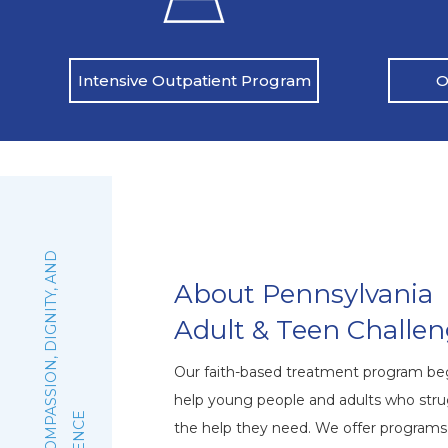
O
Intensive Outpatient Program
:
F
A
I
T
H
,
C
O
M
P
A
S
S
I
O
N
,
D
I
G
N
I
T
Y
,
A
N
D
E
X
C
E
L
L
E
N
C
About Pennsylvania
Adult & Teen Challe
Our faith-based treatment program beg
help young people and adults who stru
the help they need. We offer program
= = = = = = =
WORK TASK:
Transcribe the listing in full. Leave the pictures out.

ANSWER BOX:
O
Intensive Outpatient Program
:
F
A
I
T
H
,
C
O
M
P
A
S
S
I
O
N
,
D
I
G
N
I
T
Y
,
A
N
D
E
X
C
E
L
L
E
N
C
About Pennsylvania
Adult & Teen Challe
Our faith-based treatment program beg
help young people and adults who stru
the help they need. We offer program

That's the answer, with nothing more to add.